My ultimate goal of using Horovod is multi-machine, but I also wanted to observe multi-gpu in the localhost machine case.

VahidooX commented 2 years ago

This part is handled by PTL and AFAIK we don't have tested our models with horovod. I suggest to increase the batch size to the maximum possible not getting OOM to utilize the GPUs the most, then rerun the tests. Also train it for more than 1 epoch to have a better estimation. First epoch can take longer sometimes. What is the time per step you see in the progress bar in the output logs for different runs?

EmreOzkose commented 2 years ago

Actually I run experiments only 1 time. I am conducting experiments with more epochs and more batch sizes for better estimation. I will report here, thank you.

okuchaiev commented 2 years ago

Wow, I didn't know Horovod will work. But regarding multi-machine, how are they connected? Could machine-machine communication be a bottleneck for you?

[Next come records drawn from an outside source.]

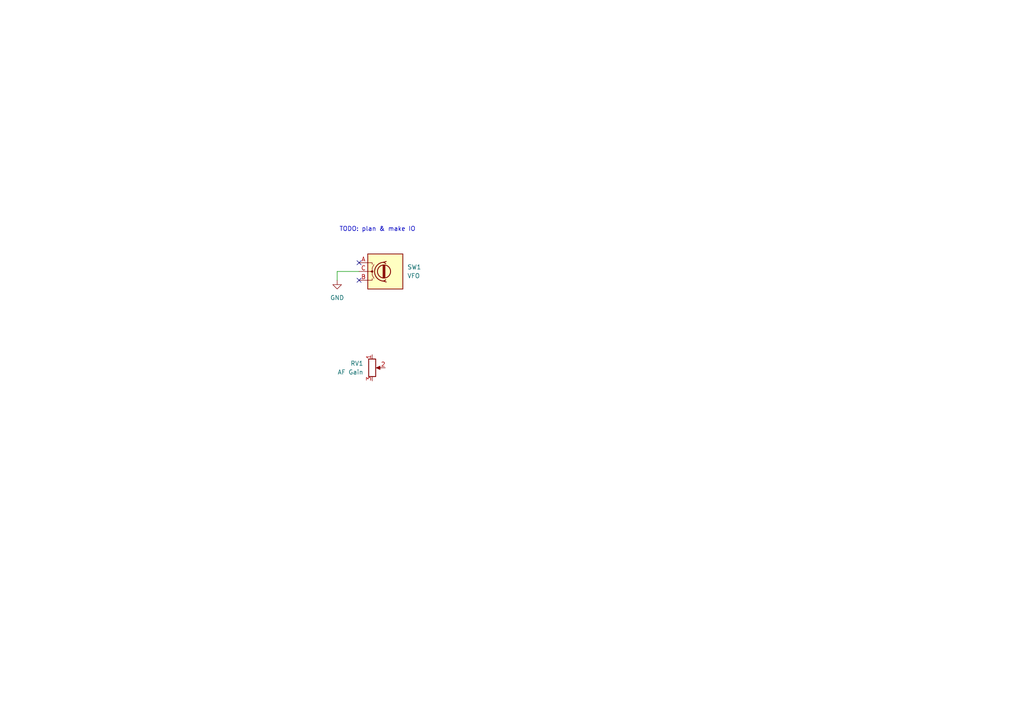
<source format=kicad_sch>
(kicad_sch
	(version 20231120)
	(generator "eeschema")
	(generator_version "8.0")
	(uuid "c21bc766-3156-4331-83d8-c41ef96bbd49")
	(paper "A4")
	(title_block
		(title "IO")
		(rev "1")
	)
	
	(no_connect
		(at 104.14 76.2)
		(uuid "4b3ae8b3-b3fb-4288-9149-84e4d20756de")
	)
	(no_connect
		(at 104.14 81.28)
		(uuid "d0283bcd-887c-402e-bc0f-55f08aaaba90")
	)
	(wire
		(pts
			(xy 97.79 78.74) (xy 104.14 78.74)
		)
		(stroke
			(width 0)
			(type default)
		)
		(uuid "17ed8d9b-2398-442d-9f82-03ecd597d483")
	)
	(wire
		(pts
			(xy 97.79 81.28) (xy 97.79 78.74)
		)
		(stroke
			(width 0)
			(type default)
		)
		(uuid "e73fd10f-552b-4b2c-a833-134abe6dcf91")
	)
	(text "TODO: plan & make IO"
		(exclude_from_sim no)
		(at 109.474 66.548 0)
		(effects
			(font
				(size 1.27 1.27)
			)
		)
		(uuid "41481ae8-714d-4f92-b44d-45db7f3384ed")
	)
	(symbol
		(lib_id "Device:R_Potentiometer")
		(at 107.95 106.68 0)
		(unit 1)
		(exclude_from_sim no)
		(in_bom yes)
		(on_board yes)
		(dnp no)
		(fields_autoplaced yes)
		(uuid "1e111d5b-cad8-4e82-ad42-f9cb0d1235cf")
		(property "Reference" "RV1"
			(at 105.41 105.4099 0)
			(effects
				(font
					(size 1.27 1.27)
				)
				(justify right)
			)
		)
		(property "Value" "AF Gain"
			(at 105.41 107.9499 0)
			(effects
				(font
					(size 1.27 1.27)
				)
				(justify right)
			)
		)
		(property "Footprint" ""
			(at 107.95 106.68 0)
			(effects
				(font
					(size 1.27 1.27)
				)
				(hide yes)
			)
		)
		(property "Datasheet" "~"
			(at 107.95 106.68 0)
			(effects
				(font
					(size 1.27 1.27)
				)
				(hide yes)
			)
		)
		(property "Description" "Potentiometer"
			(at 107.95 106.68 0)
			(effects
				(font
					(size 1.27 1.27)
				)
				(hide yes)
			)
		)
		(pin "1"
			(uuid "c0a2a988-dc6c-465b-97c7-34006bffa471")
		)
		(pin "2"
			(uuid "0035e4e6-18c8-4e40-b691-afd55438b6f2")
		)
		(pin "3"
			(uuid "37f5375d-bb9a-413d-ab72-4e76a2200b21")
		)
		(instances
			(project ""
				(path "/46807950-96a2-445b-a4f1-43cb63a530a8/619a8caf-8757-451b-80db-58c150aafaca"
					(reference "RV1")
					(unit 1)
				)
			)
		)
	)
	(symbol
		(lib_id "Device:RotaryEncoder")
		(at 111.76 78.74 0)
		(unit 1)
		(exclude_from_sim no)
		(in_bom yes)
		(on_board yes)
		(dnp no)
		(fields_autoplaced yes)
		(uuid "8e495419-34ff-430d-a1e9-cf3c0e666ca0")
		(property "Reference" "SW1"
			(at 118.11 77.4699 0)
			(effects
				(font
					(size 1.27 1.27)
				)
				(justify left)
			)
		)
		(property "Value" "VFO"
			(at 118.11 80.0099 0)
			(effects
				(font
					(size 1.27 1.27)
				)
				(justify left)
			)
		)
		(property "Footprint" ""
			(at 107.95 74.676 0)
			(effects
				(font
					(size 1.27 1.27)
				)
				(hide yes)
			)
		)
		(property "Datasheet" "~"
			(at 111.76 72.136 0)
			(effects
				(font
					(size 1.27 1.27)
				)
				(hide yes)
			)
		)
		(property "Description" "Rotary encoder, dual channel, incremental quadrate outputs"
			(at 111.76 78.74 0)
			(effects
				(font
					(size 1.27 1.27)
				)
				(hide yes)
			)
		)
		(pin "B"
			(uuid "fbc10c8b-3a0c-40d1-b383-0d71e0dec1c0")
		)
		(pin "A"
			(uuid "e561d5a9-875b-49bf-8b7e-a2ccbd6bfcbb")
		)
		(pin "C"
			(uuid "6913518c-67a8-4260-9aca-e491a3f83932")
		)
		(instances
			(project ""
				(path "/46807950-96a2-445b-a4f1-43cb63a530a8/619a8caf-8757-451b-80db-58c150aafaca"
					(reference "SW1")
					(unit 1)
				)
			)
		)
	)
	(symbol
		(lib_id "power:GND")
		(at 97.79 81.28 0)
		(unit 1)
		(exclude_from_sim no)
		(in_bom yes)
		(on_board yes)
		(dnp no)
		(fields_autoplaced yes)
		(uuid "ccfd2aac-df10-438a-881e-c405e0d72509")
		(property "Reference" "#PWR041"
			(at 97.79 87.63 0)
			(effects
				(font
					(size 1.27 1.27)
				)
				(hide yes)
			)
		)
		(property "Value" "GND"
			(at 97.79 86.36 0)
			(effects
				(font
					(size 1.27 1.27)
				)
			)
		)
		(property "Footprint" ""
			(at 97.79 81.28 0)
			(effects
				(font
					(size 1.27 1.27)
				)
				(hide yes)
			)
		)
		(property "Datasheet" ""
			(at 97.79 81.28 0)
			(effects
				(font
					(size 1.27 1.27)
				)
				(hide yes)
			)
		)
		(property "Description" "Power symbol creates a global label with name \"GND\" , ground"
			(at 97.79 81.28 0)
			(effects
				(font
					(size 1.27 1.27)
				)
				(hide yes)
			)
		)
		(pin "1"
			(uuid "37624de8-0826-4ed0-9721-2adc1ad5abd4")
		)
		(instances
			(project ""
				(path "/46807950-96a2-445b-a4f1-43cb63a530a8/619a8caf-8757-451b-80db-58c150aafaca"
					(reference "#PWR041")
					(unit 1)
				)
			)
		)
	)
)

</source>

EmreOzkose commented 2 years ago

I think network bandwidth have to be 10gbit or 25gbit. My bandwidth is 1gbit. I conduct some DDP experiments in speechbrain, details can be found here. In summary, if bandwidth is low, training with DDP pretend to fail, but actually the main reason is low bandwidth. I did only DDP experiments to ensure if the problem is the network, but I think my Horovod experiments also suffer from low bandwidth.